History of Legislation

Stephen J. Beck Achieving a Better Life Experience Act

  • Allows each state to establish or partner with another state to offer a "qualified ABLE program" that would allow residents of their state to open ABLE accounts and makes it possible for individuals with disabilities to build savings and save for current and future expenses.
  • Enacted December 19, 2014
  • Incentivize employment by allowing ABLE beneficiaries who work and earn income, but do not participate in an employer's retirement plan, to save additional amounts in their 529A (ABLE) accounts up to the federal poverty level (currently $12,140) in addition to the $14,000 annual maximum contribution.
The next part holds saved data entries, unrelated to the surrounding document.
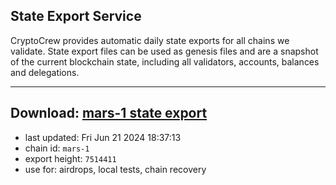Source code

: ## State Export Service
CryptoCrew provides automatic daily state exports for all chains we validate. State export files can be used as genesis files and are a snapshot of the current blockchain state, including all validators, accounts, balances and delegations.

---
**Download: [mars-1 state export](https://dl-eu2.ccvalidators.com/SERVICE/mars/mars-1_export_7514411.json)**
---

- last updated: Fri Jun 21 2024 18:37:13
- chain id: `mars-1`
- export height: `7514411`
- use for: airdrops, local tests, chain recovery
Beneficiaries would also be eligible for the Saver's Credit, an existing federal tax credit that low and middle-income individuals can currently claim when they make contributions to a retirement account.
  • Enacted December 22, 2017
  •  Protects against life-changing events by allowing ABLE beneficiaries to roll over regular 529 accounts to 529A (ABLE) accounts up to the annual maximum contribution.
  • Enacted December 22, 2017

Other Topics for the 117th Congress

The ABLE Age Adjustment Act (H.R.1219, S.331) would improve the equitable treatment of people with disabilities by raising the age of onset of disability from 26 to 46, which would allow more individuals who become disabled later in life to take advantage of the benefits of ABLE accounts.